Would you please transcribe the records below exactly, leaving out the pictures?

[Page images and extracted text]

= = =

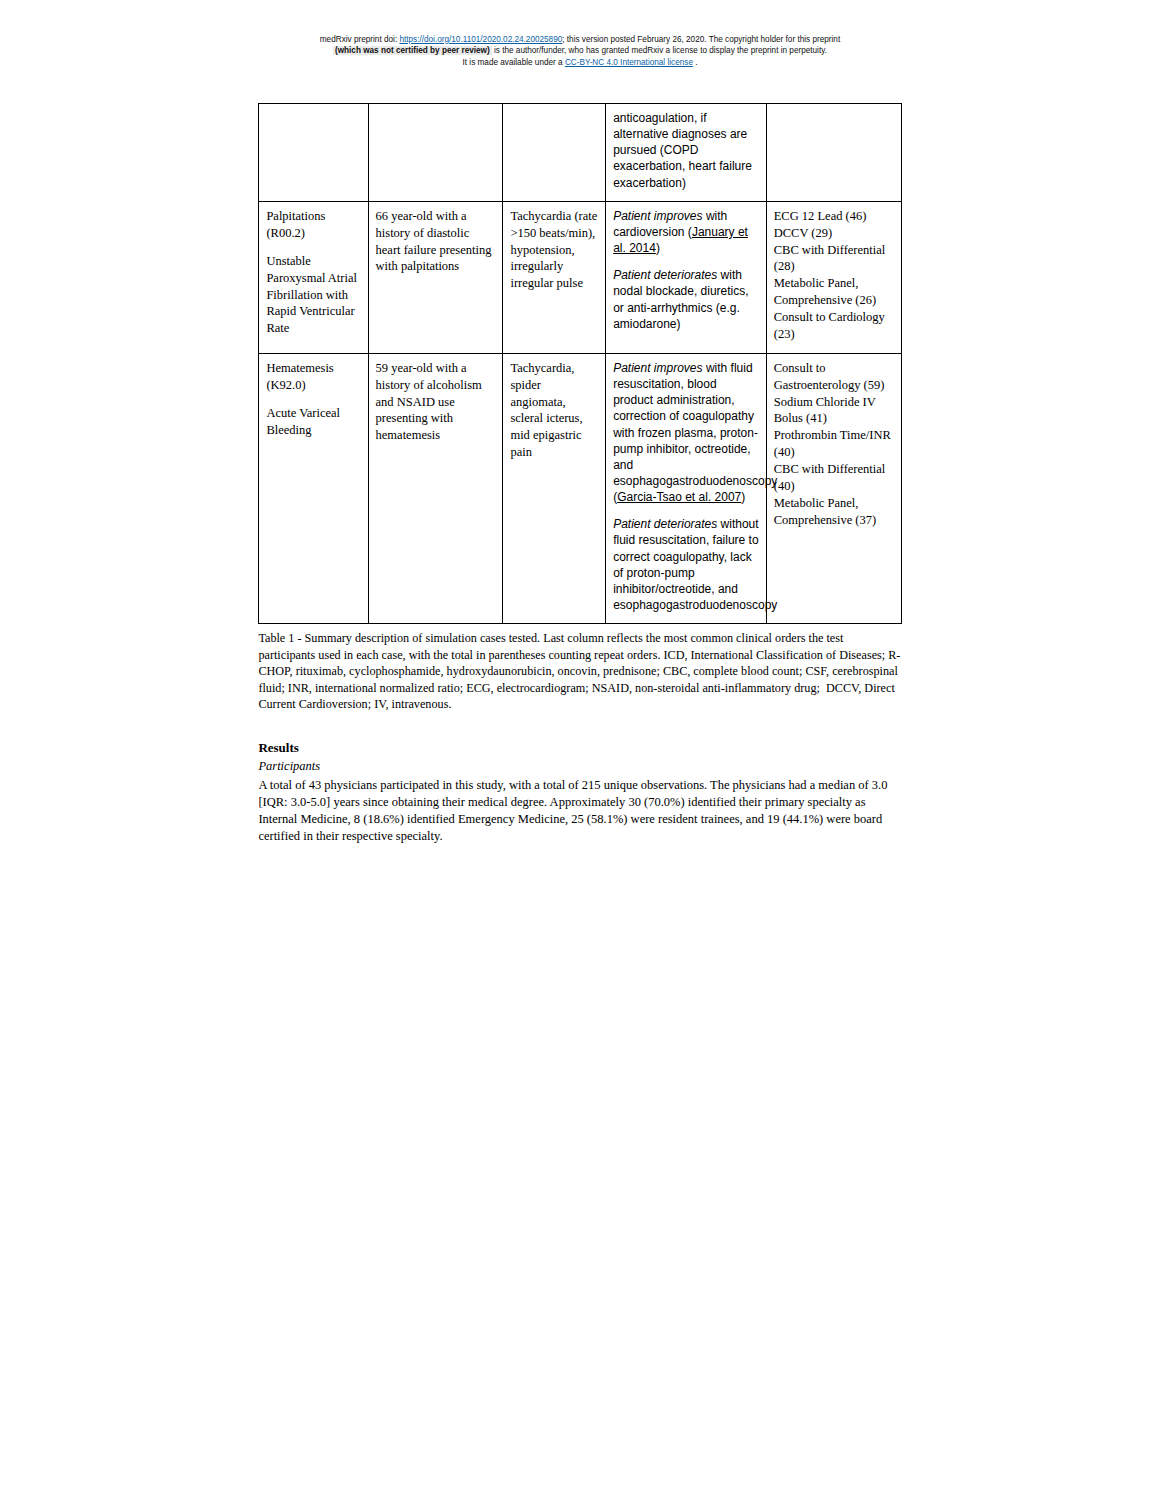medRxiv preprint doi: https://doi.org/10.1101/2020.02.24.20025890; this version posted February 26, 2020. The copyright holder for this preprint (which was not certified by peer review) is the author/funder, who has granted medRxiv a license to display the preprint in perpetuity. It is made available under a CC-BY-NC 4.0 International license .
| | | | anticoagulation, if alternative diagnoses are pursued (COPD exacerbation, heart failure exacerbation) | |
| Palpitations (R00.2) Unstable Paroxysmal Atrial Fibrillation with Rapid Ventricular Rate | 66 year-old with a history of diastolic heart failure presenting with palpitations | Tachycardia (rate >150 beats/min), hypotension, irregularly irregular pulse | Patient improves with cardioversion ( January et al. 2014 ) Patient deteriorates with nodal blockade, diuretics, or anti-arrhythmics (e.g. amiodarone) | ECG 12 Lead (46) DCCV (29) CBC with Differential (28) Metabolic Panel, Comprehensive (26) Consult to Cardiology (23) |
| Hematemesis (K92.0) Acute Variceal Bleeding | 59 year-old with a history of alcoholism and NSAID use presenting with hematemesis | Tachycardia, spider angiomata, scleral icterus, mid epigastric pain | Patient improves with fluid resuscitation, blood product administration, correction of coagulopathy with frozen plasma, proton-pump inhibitor, octreotide, and esophagogastroduodenoscopy ( Garcia-Tsao et al. 2007 ) Patient deteriorates without fluid resuscitation, failure to correct coagulopathy, lack of proton-pump inhibitor/octreotide, and esophagogastroduodenoscopy | Consult to Gastroenterology (59) Sodium Chloride IV Bolus (41) Prothrombin Time/INR (40) CBC with Differential (40) Metabolic Panel, Comprehensive (37) |
Table 1 - Summary description of simulation cases tested. Last column reflects the most common clinical orders the test participants used in each case, with the total in parentheses counting repeat orders. ICD, International Classification of Diseases; R-CHOP, rituximab, cyclophosphamide, hydroxydaunorubicin, oncovin, prednisone; CBC, complete blood count; CSF, cerebrospinal fluid; INR, international normalized ratio; ECG, electrocardiogram; NSAID, non-steroidal anti-inflammatory drug; DCCV, Direct Current Cardioversion; IV, intravenous.
Results
Participants
A total of 43 physicians participated in this study, with a total of 215 unique observations. The physicians had a median of 3.0 [IQR: 3.0-5.0] years since obtaining their medical degree. Approximately 30 (70.0%) identified their primary specialty as Internal Medicine, 8 (18.6%) identified Emergency Medicine, 25 (58.1%) were resident trainees, and 19 (44.1%) were board certified in their respective specialty.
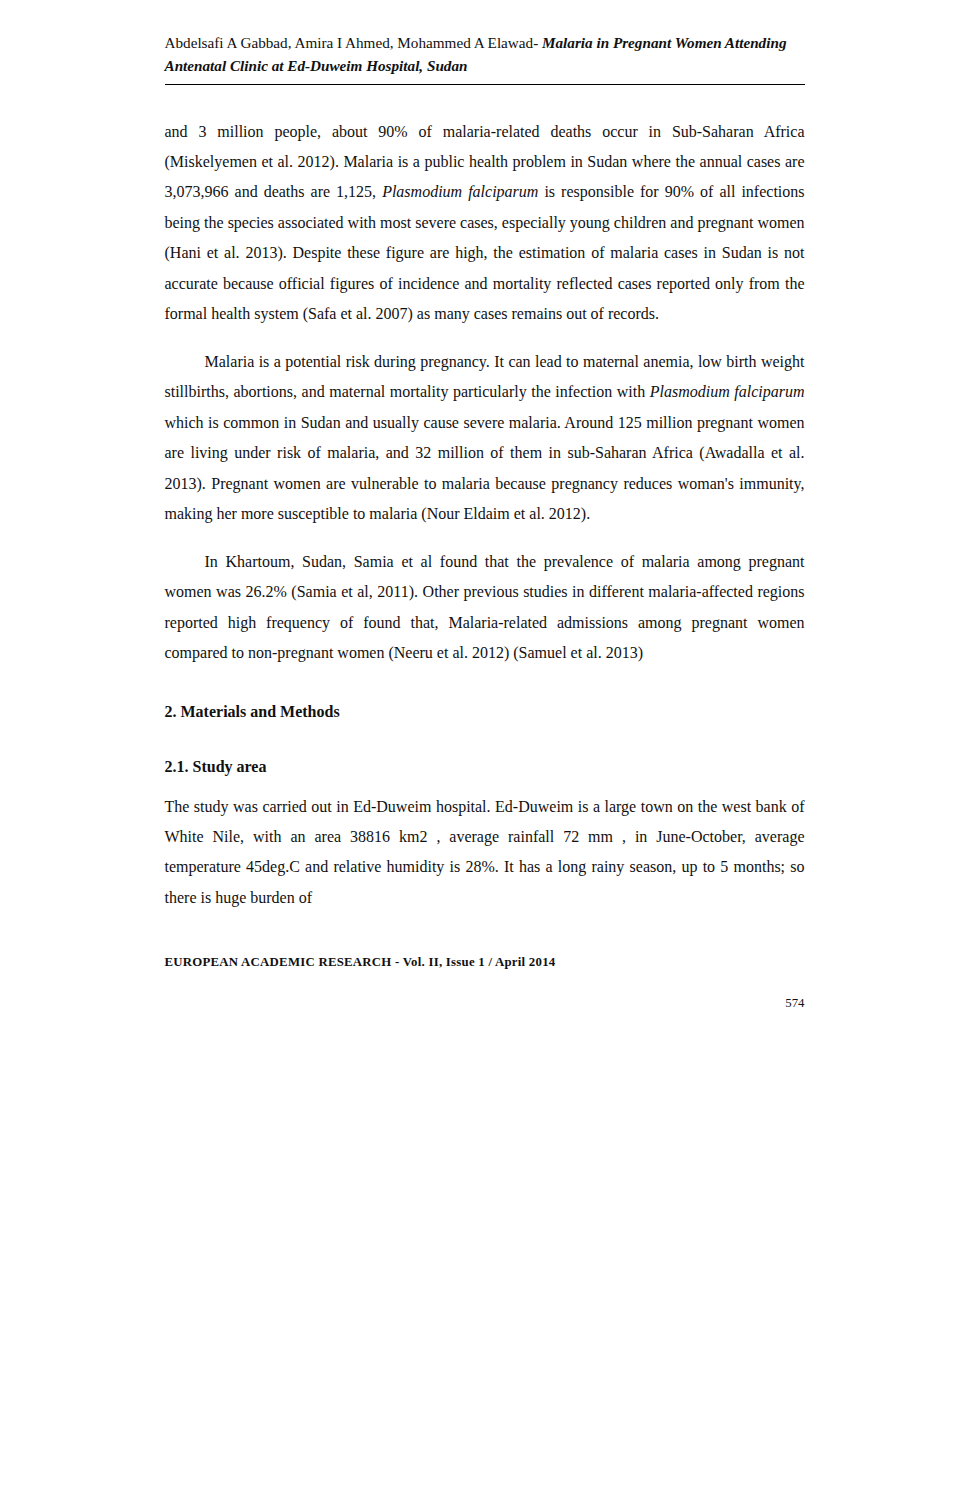Abdelsafi A Gabbad, Amira I Ahmed, Mohammed A Elawad- Malaria in Pregnant Women Attending Antenatal Clinic at Ed-Duweim Hospital, Sudan
and 3 million people, about 90% of malaria-related deaths occur in Sub-Saharan Africa (Miskelyemen et al. 2012). Malaria is a public health problem in Sudan where the annual cases are 3,073,966 and deaths are 1,125, Plasmodium falciparum is responsible for 90% of all infections being the species associated with most severe cases, especially young children and pregnant women (Hani et al. 2013). Despite these figure are high, the estimation of malaria cases in Sudan is not accurate because official figures of incidence and mortality reflected cases reported only from the formal health system (Safa et al. 2007) as many cases remains out of records.
Malaria is a potential risk during pregnancy. It can lead to maternal anemia, low birth weight stillbirths, abortions, and maternal mortality particularly the infection with Plasmodium falciparum which is common in Sudan and usually cause severe malaria. Around 125 million pregnant women are living under risk of malaria, and 32 million of them in sub-Saharan Africa (Awadalla et al. 2013). Pregnant women are vulnerable to malaria because pregnancy reduces woman's immunity, making her more susceptible to malaria (Nour Eldaim et al. 2012).
In Khartoum, Sudan, Samia et al found that the prevalence of malaria among pregnant women was 26.2% (Samia et al, 2011). Other previous studies in different malaria-affected regions reported high frequency of found that, Malaria-related admissions among pregnant women compared to non-pregnant women (Neeru et al. 2012) (Samuel et al. 2013)
2. Materials and Methods
2.1. Study area
The study was carried out in Ed-Duweim hospital. Ed-Duweim is a large town on the west bank of White Nile, with an area 38816 km2 , average rainfall 72 mm , in June-October, average temperature 45deg.C and relative humidity is 28%. It has a long rainy season, up to 5 months; so there is huge burden of
EUROPEAN ACADEMIC RESEARCH - Vol. II, Issue 1 / April 2014
574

= = =

● Solution below
medRxiv preprint doi: https://doi.org/10.1101/2020.02.24.20025890; this version posted February 26, 2020. The copyright holder for this preprint (which was not certified by peer review) is the author/funder, who has granted medRxiv a license to display the preprint in perpetuity. It is made available under a CC-BY-NC 4.0 International license .
| | | | anticoagulation, if alternative diagnoses are pursued (COPD exacerbation, heart failure exacerbation) | |
| Palpitations (R00.2) Unstable Paroxysmal Atrial Fibrillation with Rapid Ventricular Rate | 66 year-old with a history of diastolic heart failure presenting with palpitations | Tachycardia (rate >150 beats/min), hypotension, irregularly irregular pulse | Patient improves with cardioversion ( January et al. 2014 ) Patient deteriorates with nodal blockade, diuretics, or anti-arrhythmics (e.g. amiodarone) | ECG 12 Lead (46) DCCV (29) CBC with Differential (28) Metabolic Panel, Comprehensive (26) Consult to Cardiology (23) |
| Hematemesis (K92.0) Acute Variceal Bleeding | 59 year-old with a history of alcoholism and NSAID use presenting with hematemesis | Tachycardia, spider angiomata, scleral icterus, mid epigastric pain | Patient improves with fluid resuscitation, blood product administration, correction of coagulopathy with frozen plasma, proton-pump inhibitor, octreotide, and esophagogastroduodenoscopy ( Garcia-Tsao et al. 2007 ) Patient deteriorates without fluid resuscitation, failure to correct coagulopathy, lack of proton-pump inhibitor/octreotide, and esophagogastroduodenoscopy | Consult to Gastroenterology (59) Sodium Chloride IV Bolus (41) Prothrombin Time/INR (40) CBC with Differential (40) Metabolic Panel, Comprehensive (37) |
Table 1 - Summary description of simulation cases tested. Last column reflects the most common clinical orders the test participants used in each case, with the total in parentheses counting repeat orders. ICD, International Classification of Diseases; R-CHOP, rituximab, cyclophosphamide, hydroxydaunorubicin, oncovin, prednisone; CBC, complete blood count; CSF, cerebrospinal fluid; INR, international normalized ratio; ECG, electrocardiogram; NSAID, non-steroidal anti-inflammatory drug; DCCV, Direct Current Cardioversion; IV, intravenous.
Results
Participants
A total of 43 physicians participated in this study, with a total of 215 unique observations. The physicians had a median of 3.0 [IQR: 3.0-5.0] years since obtaining their medical degree. Approximately 30 (70.0%) identified their primary specialty as Internal Medicine, 8 (18.6%) identified Emergency Medicine, 25 (58.1%) were resident trainees, and 19 (44.1%) were board certified in their respective specialty.
Abdelsafi A Gabbad, Amira I Ahmed, Mohammed A Elawad- Malaria in Pregnant Women Attending Antenatal Clinic at Ed-Duweim Hospital, Sudan
and 3 million people, about 90% of malaria-related deaths occur in Sub-Saharan Africa (Miskelyemen et al. 2012). Malaria is a public health problem in Sudan where the annual cases are 3,073,966 and deaths are 1,125, Plasmodium falciparum is responsible for 90% of all infections being the species associated with most severe cases, especially young children and pregnant women (Hani et al. 2013). Despite these figure are high, the estimation of malaria cases in Sudan is not accurate because official figures of incidence and mortality reflected cases reported only from the formal health system (Safa et al. 2007) as many cases remains out of records.
Malaria is a potential risk during pregnancy. It can lead to maternal anemia, low birth weight stillbirths, abortions, and maternal mortality particularly the infection with Plasmodium falciparum which is common in Sudan and usually cause severe malaria. Around 125 million pregnant women are living under risk of malaria, and 32 million of them in sub-Saharan Africa (Awadalla et al. 2013). Pregnant women are vulnerable to malaria because pregnancy reduces woman's immunity, making her more susceptible to malaria (Nour Eldaim et al. 2012).
In Khartoum, Sudan, Samia et al found that the prevalence of malaria among pregnant women was 26.2% (Samia et al, 2011). Other previous studies in different malaria-affected regions reported high frequency of found that, Malaria-related admissions among pregnant women compared to non-pregnant women (Neeru et al. 2012) (Samuel et al. 2013)
2. Materials and Methods
2.1. Study area
The study was carried out in Ed-Duweim hospital. Ed-Duweim is a large town on the west bank of White Nile, with an area 38816 km2 , average rainfall 72 mm , in June-October, average temperature 45deg.C and relative humidity is 28%. It has a long rainy season, up to 5 months; so there is huge burden of
EUROPEAN ACADEMIC RESEARCH - Vol. II, Issue 1 / April 2014
574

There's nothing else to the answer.